NASA Flight Opportunities Program PI Spotlight: Kevin Crosby

Kevin Crosby during a microgravity flight on G-FORCE ONE airplane.

EDWARDS, Calif. (NASA PR) — With a half-dozen Flight Opportunities campaigns under his belt (including one currently underway — see Flights section above), Carthage College professor Kevin Crosby understands the value of the program. Through flight testing, he has been able to raise the technology readiness level (TRL) of his slosh control and propellant gauging technologies for spacecraft.

As head of the school’s Space Sciences program, Crosby blends his development of these technologies with powerful learning opportunities for his students. We spoke with Crosby about what he has learned during his years of flight testing and how those lessons apply to both students and the research community as a whole. 

How do you address some of the key challenges of suborbital flight testing?

There are a lot of unknowns and counter-intuitive forces at play in zero gravity, which requires creative problem solving and planning for contingencies. I recommend three things. First, communication is essential. My teams do daily check-ins and document exchanges. Communicate constantly with the team and expect them to communicate with you. Second, build in a 25% schedule margin to accommodate team members’ other priorities. This is especially important when working with students. Finally, involve external reviewers. When someone from the outside provides feedback about the payload and experiment design, they pose questions you might not have thought of. This helps you anticipate potential failures before flight.

Tell us a bit more about how you approach preflight risk mitigation.

Well, failure can be a great learning moment, but we do try to stay constantly aware of the potential for failure. So, we clearly articulate the goals — both our minimum success criteria and some stretch goals — and then we plan for all the ways we might fail. We want to guess at every way there is to fail and mitigate against those. If we don’t meet a goal, we want it to be because of something we couldn’t have foreseen.

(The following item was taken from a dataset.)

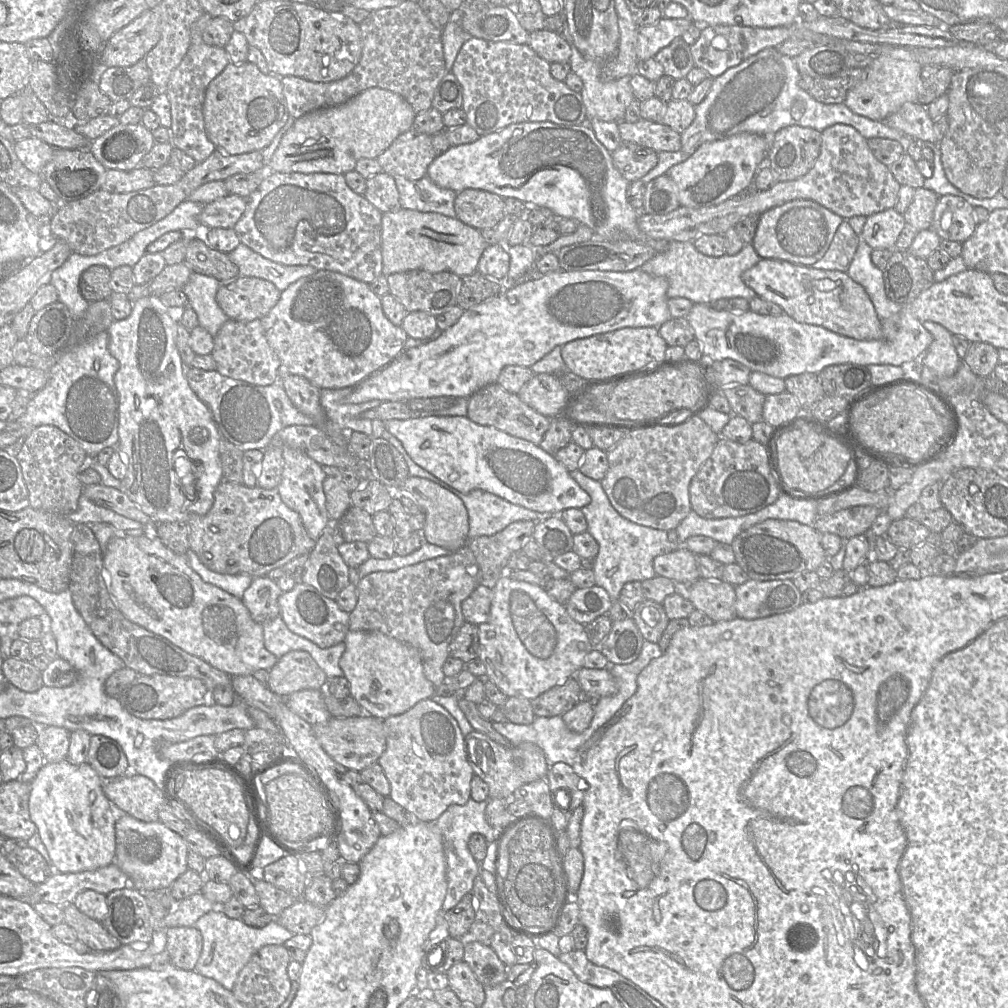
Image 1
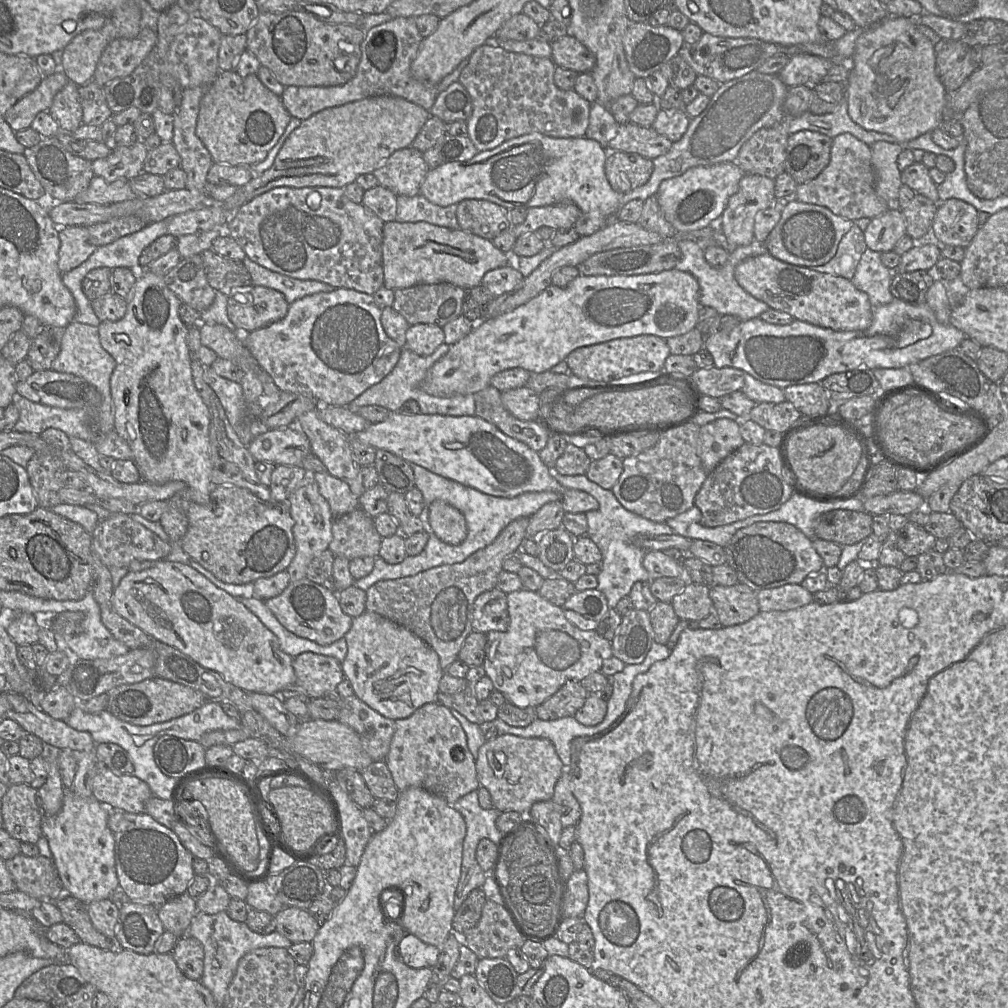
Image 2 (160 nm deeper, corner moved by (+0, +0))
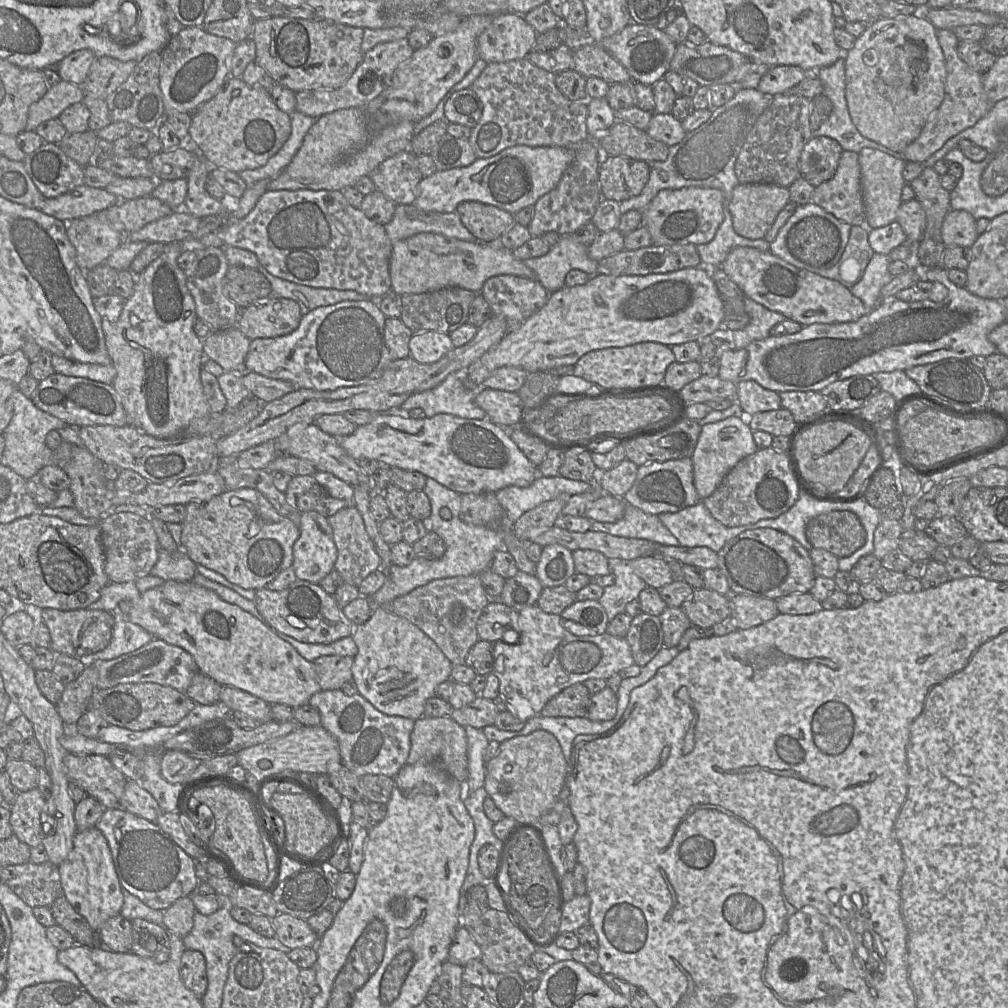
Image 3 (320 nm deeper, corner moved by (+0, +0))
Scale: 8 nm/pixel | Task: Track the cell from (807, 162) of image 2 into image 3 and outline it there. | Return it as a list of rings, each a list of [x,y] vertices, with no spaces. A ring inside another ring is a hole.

Are your students disappointed when things fail?

I’ve found that they are more resilient than most of us. Plus, they often get to fly again. That’s the beauty of Flight Opportunities: You fly, come back down, adjust the hardware configuration, and try again. The stakes of suborbital tests aren’t as high as orbital flights, so it’s perfect for involving students. They learn valuable lessons they can’t get in any other environment. It is extremely motivating to them to be at this frontier of common access to space, particularly for those with a commitment to making a career in aerospace. And many of them have. My students have gone on to work at various NASA centers and commercial space companies. One is now working on the next generation of spacesuits at NASA’s Johnson Space Center.

It sounds like you focus on more than just technical skills with your students.

Yes, they learn a lot of soft skills, like team management. People skills are so important when you’re working in a high-pressure environment on a tight schedule. We also provide the history and relevance of their projects. We talk about how parabolic flights translate into cost reductions and technology acceleration. We give them context for what they’re doing so they understand how their work benefits NASA missions. We also teach them how to talk to the general public about the work. Outreach and being able to explain to a non-technical person what you’re doing and why NASA is funding it is so important. They need to learn this skill as early as possible.